### EXERCISE DETAILS:
Looking at the entries, say how many lines contain the string "getItemsChildren". Offer nothing besides the number.

--- SUPPLIED DATA ---

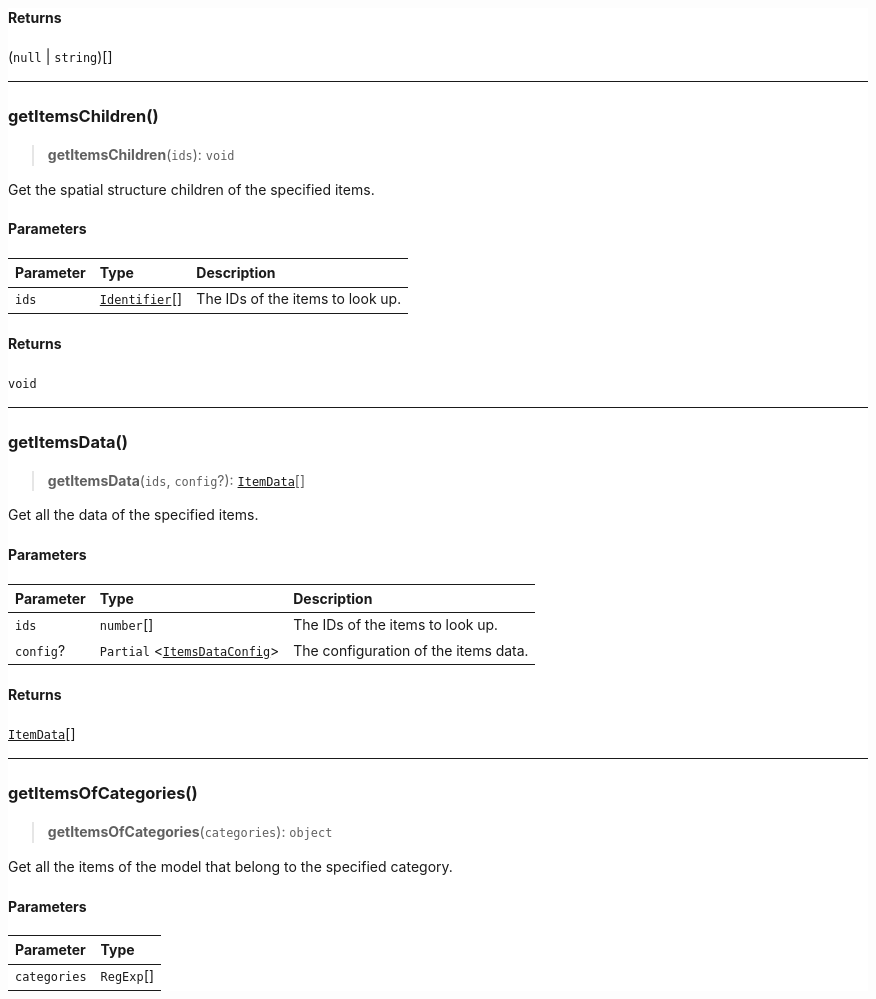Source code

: #### Returns

(`null` \| `string`)[]

***

### getItemsChildren()

> **getItemsChildren**(`ids`): `void`

Get the spatial structure children of the specified items.

#### Parameters

| Parameter | Type | Description |
| :------ | :------ | :------ |
| `ids` | [`Identifier`](../type-aliases/Identifier.md)[] | The IDs of the items to look up. |

#### Returns

`void`

***

### getItemsData()

> **getItemsData**(`ids`, `config`?): [`ItemData`](../interfaces/ItemData.md)[]

Get all the data of the specified items.

#### Parameters

| Parameter | Type | Description |
| :------ | :------ | :------ |
| `ids` | `number`[] | The IDs of the items to look up. |
| `config`? | `Partial` \<[`ItemsDataConfig`](../interfaces/ItemsDataConfig.md)\> | The configuration of the items data. |

#### Returns

[`ItemData`](../interfaces/ItemData.md)[]

***

### getItemsOfCategories()

> **getItemsOfCategories**(`categories`): `object`

Get all the items of the model that belong to the specified category.

#### Parameters

| Parameter | Type |
| :------ | :------ |
| `categories` | `RegExp`[] |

---

### WRITTEN ANSWER:
2